▶ _Passage provided_:

A ‘Your Mother’s Guidance’ post by Rebecca Masinter
Genesis 46:29 has the most tear-jerking scene of all time, the reunion of Jacob and Joseph. We all remember the story. Joseph harnessed his chariot and went up to meet his father, and when they met he threw himself upon his father’s neck. The verse says that Joseph wept very, very much, but it seems that Jacob remained dry-eyed. Why didn’t Jacob weep as well?
Rabbi S. R. Hirsch reminds us that Jacob had grieved and mourned for Joseph for many years while not doing anything else. He was all cried out. He had spent the last 22 years focused on the loss of Joseph – there weren’t other emotions that distracted him. All he had been doing was living with the loss of his son each and every day and he had processed that loss fully. From the day that he was sold into slavery, Joseph, on the other hand, had been living a busy and vibrant life. He had gone from being a servant to being second to the king—each day had been eventful and interesting and he really hadn’t had the time or space to feel the pain of separation from his father or to grieve it. Now, when he saw and hugged his father again, all those hidden emotions of 22 years came to the surface and overwhelmed him in a flood of tears. We see that in this verse, Jacob is called Israel. His personal pain had already been subsumed in his national role of Israel, but not Joseph’s. Joseph cries and cries as, for the first time, he deeply feels the grief of 22 years.

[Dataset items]

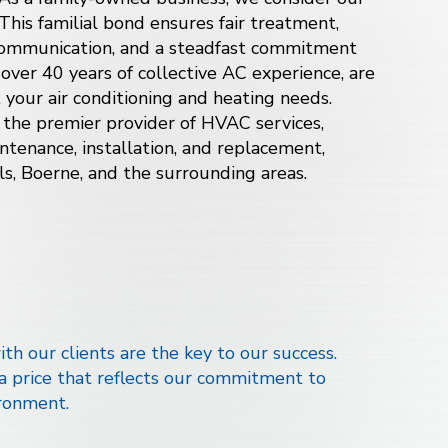
 This familial bond ensures fair treatment,
 communication, and a steadfast commitment
 over 40 years of collective AC experience, are
t your air conditioning and
heating
needs.
 the premier provider of HVAC services,
intenance, installation, and replacement,
ls, Boerne, and
the surrounding areas
.
th our clients are the key to our success.
 a price that reflects our commitment to
ronment.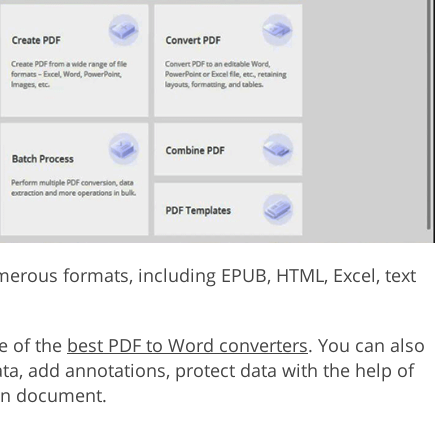
merous formats, including EPUB, HTML, Excel, text
e of the
best PDF to Word converters
. You can also
data, add annotations, protect data with the help of
ain document.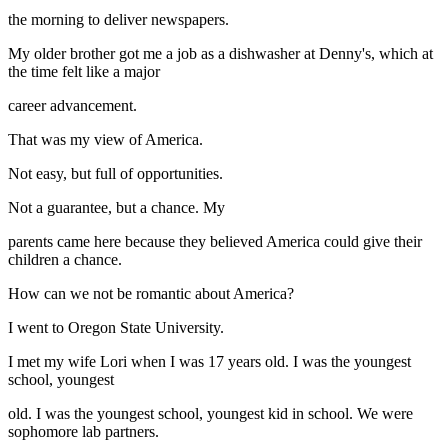
the morning to deliver newspapers.
My older brother got me a job as a dishwasher at Denny's, which at
the time felt like a major
career advancement.
That was my view of America.
Not easy, but full of opportunities.
Not a guarantee, but a chance. My
parents came here because they believed America could give their
children a chance.
How can we not be romantic about America?
I went to Oregon State University.
I met my wife Lori when I was 17 years old. I was the youngest
school, youngest
old. I was the youngest school, youngest kid in school. We were
sophomore lab partners.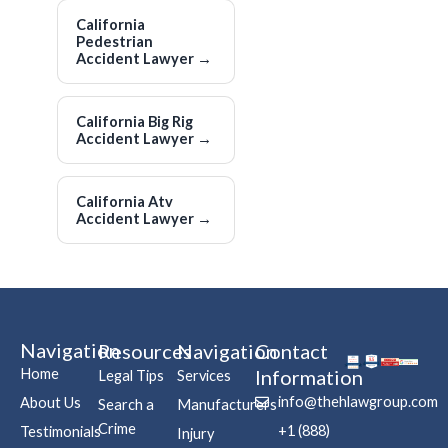
California
Pedestrian
Accident Lawyer
→
California Big Rig
Accident Lawyer
→
California Atv
Accident Lawyer
→
Navigation
Resources
Navigation
Contact
Home
Information
Legal Tips
Services
info@thehlawgroup.com
About Us
Search a
Manufacturers
Crime
+1 (888)
Testimonials
Injury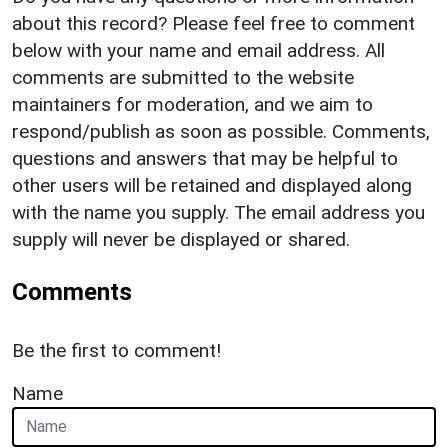
about this record? Please feel free to comment
below with your name and email address. All
comments are submitted to the website
maintainers for moderation, and we aim to
respond/publish as soon as possible. Comments,
questions and answers that may be helpful to
other users will be retained and displayed along
with the name you supply. The email address you
supply will never be displayed or shared.
Comments
Be the first to comment!
Name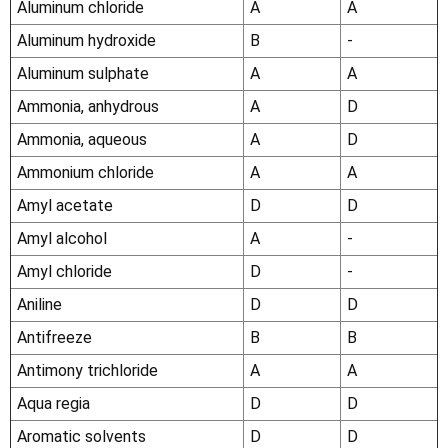
Aluminum chloride
A
A
Aluminum hydroxide
B
-
Aluminum sulphate
A
A
Ammonia, anhydrous
A
D
Ammonia, aqueous
A
D
Ammonium chloride
A
A
Amyl acetate
D
D
Amyl alcohol
A
-
Amyl chloride
D
-
Aniline
D
D
Antifreeze
B
B
Antimony trichloride
A
A
Aqua regia
D
D
Aromatic solvents
D
D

▶ _What is needed_: Using the post on the reunion of Jacob and Joseph, decide whether each statement agrees with it: (a) Jacob had spent 22 years focused on the loss of Joseph; (b) Jacob harnessed his chariot and went up to meet Joseph; (c) in the verse, Jacob is called Israel. Answer yes or no for each and quote the words that settle it.

▶ _Solution to the problem_:
(a) Yes: "He had spent the last 22 years focused on the loss of Joseph"
(b) No: "Joseph harnessed his chariot and went up to meet his father"
(c) Yes: "We see that in this verse, Jacob is called Israel."